Et pour la fréquence d'entraînement : c'est la même chose !

Maintenant, reste à savoir combien de fois il faut répéter cette série dans la semaine. En d'autres termes, qu'elle doit être la fréquence d'entraînement ?
Il est généralement conseillé de se reposer 48 h avant de faire une autre séance. Ce temps est nécessaire pour que les adaptations puissent se mettre en place au niveau moléculaire et tissulaire (Fleck et Kraemer, 1997). Ce qui correspond à une fréquence de 3 jours d'entraînement dans la semaine pour un groupe musculaire donné.
Il semble même qu'il soit possible de descendre à 2 jours d'entraînement par semaine : cette dose hebdomadaire (OPTIMALE) permet déjà d'atteindre 80 à 90% des bénéfices escomptés d'un programme d'entraînement en force chez une personne initialement non entraînée lorsque les gains sont comparés à ceux obtenus avec 3 séances (Demichele et coll., 1997). Une fois atteint le niveau visé, il pourrait suffire d'une séance par semaine pour maintenir les bénéfices obtenus par l'entraînement en force (Moorehouse, 1966 ; Graves et coll., 1990).

CONCLUSION GENERALE

Au vu de ces résultats, il est clair que les entraîneurs devraient aborder avec un regard beaucoup plus critique les protocoles d'entraînement qui prévalent dans le milieu sportif plutôt que se fonder sur un statu quo ou sur la simple répétition de ce que nos prédécesseurs... faisaient sans remettre aucunement en cause leurs autres qualités.  Les programmes d'entraînement devraient être élaborés à partir de faits scientifiques avérés relatifs à l'entraînement de la force plutôt que sur l'opinion ou les idées des entraîneurs et/ou athlètes même bien intentionnés qu'ils s'échangent par le bouche-à-oreilles. Loin de nous la remise en question de la valeur des expériences menées sur le terrain de façon empirique, par essai et erreur, puisque c'est cela même qui nous a guidé jusqu'à présent.
Une pléthore d'idées reçues circulent dans le milieu sportif, y compris dans les magazines soi-disant spécialisés dans ce domaine d'intervention (généralement des revues non scientifiques et sans comité de lecture pour vérifier et contrôler la validité des articles...) quoi que certains corporatismes scientifiques jouent aussi de la censure pour continuer à diffuser uniquement leur point de vue comme en témoigne un article récent de Robergs (2003) disponible dans la revue Journal of Exercise Physiology online. Les études publiées dans les revues à comité de lecture (dont l'objectivité n'est normalement pas à remettre en cause) montrent tout le contraire.

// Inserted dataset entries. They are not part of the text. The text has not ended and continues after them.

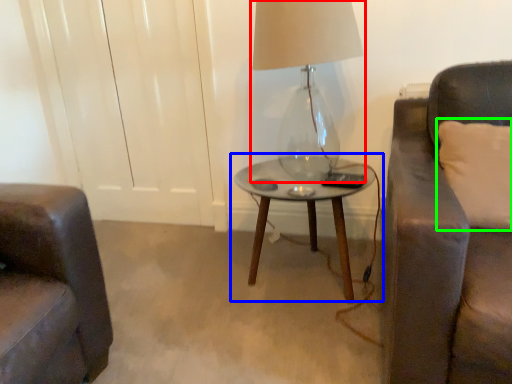
Question: Estimate the real-world distances between objects in this image. Which object is farther from lamp (highlighted by a red box), table (highlighted by a blue box) or pillow (highlighted by a green box)?

Choices:
 (A) table
 (B) pillow

Answer: (B)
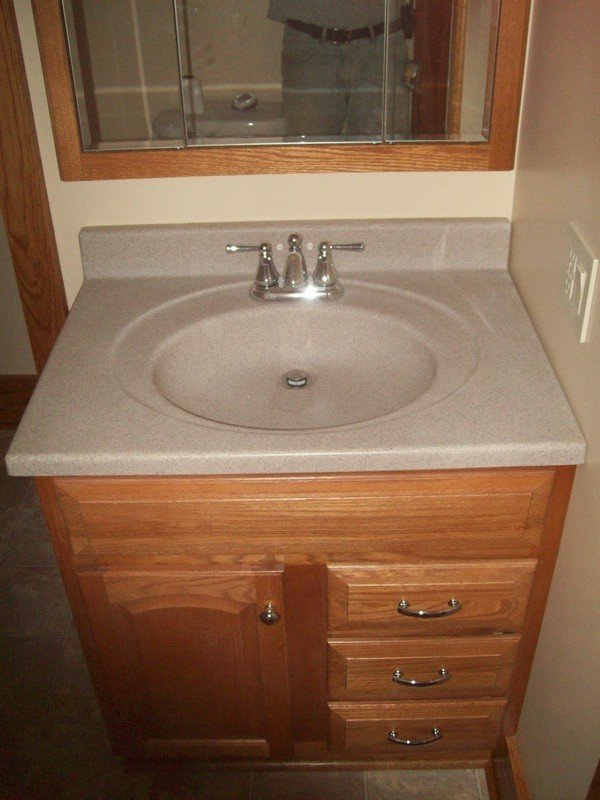
Find the location of `mirror`. mirror is located at coordinates (220, 84).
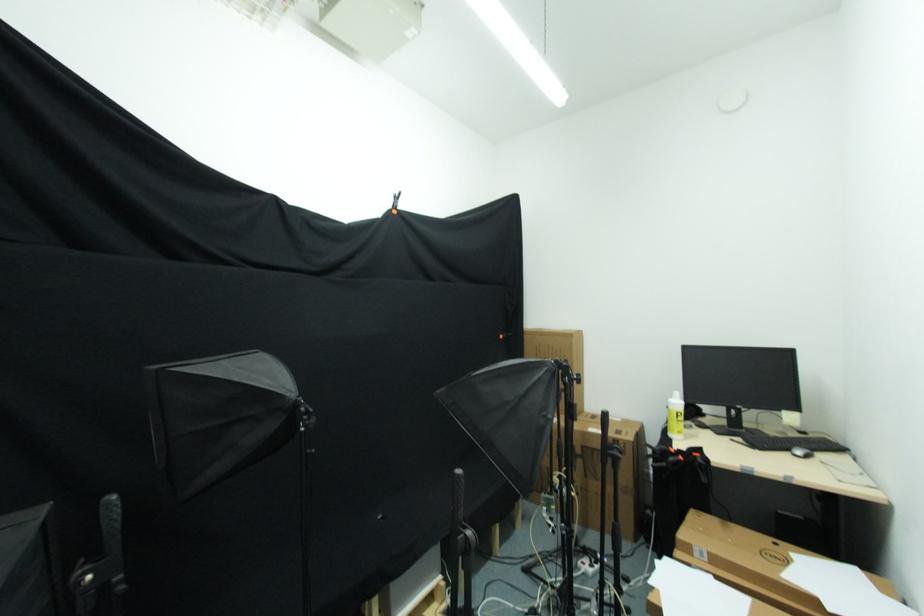
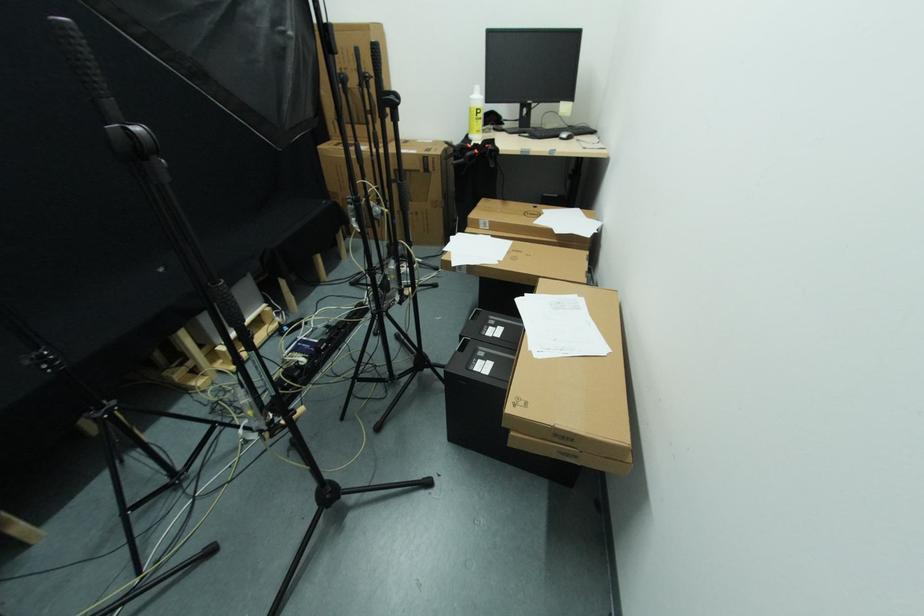
In the second image, find the point that corresponds to (792,454) in the first image.

(561, 139)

Il s'avère même que certaines pratiques communément admises dans l'entraînement n'ont aucun fondement physiologique (voire à ce propos la rubrique concernant les étirements et leurs effets et les courbatures). L'analyse critique de Carpinelli et al. (2004) concernant les recommandations en termes de programmation d'entraînement en force, puissance et endurance musculaire de l'ACSM donne un exemple de ce que peut être la résistance au changement.

Pour autant qu'elles soient acceptées, les recommandations générales concernant l'entraînement se doivent, en premier lieu, de respecter l'intégrité physique du sportif.
Pour autant 
qu'elles prouvent leur efficacité, les méthodes permettant de diminuer la charge de travail doivent être privilégiées. La compréhension des mécanismes en jeu ne peut se faire qu'à travers la définition de la meilleure dose (stimulus nécessaire et suffisant) en fonction de l'effet recherché. Il convient alors de préconiser la dose minimale correspondant à la réponse recherchée... puisqu'à l'heure actuelle aucune étude n'a prouvé qu'il fallait en passer par de très gros volume d'entraînement pour obtenir des résultats quelle que soit la qualité physique que l'on souhaite développer !
Cette habitude est en fait liée aux idées a priori que l'on se fait sur ce que doit être l'entraînement avant même d'en avoir vérifier l'exactitude. Si l'augmentation du nombre de série d'un exercice donné n'apporte rien de plus significatif au niveau des gains alors il est inutile de le préconiser aux sportifs. C'est pourquoi, aujourd'hui, la philosophie de la série multiple est pour le moins difficile à soutenir.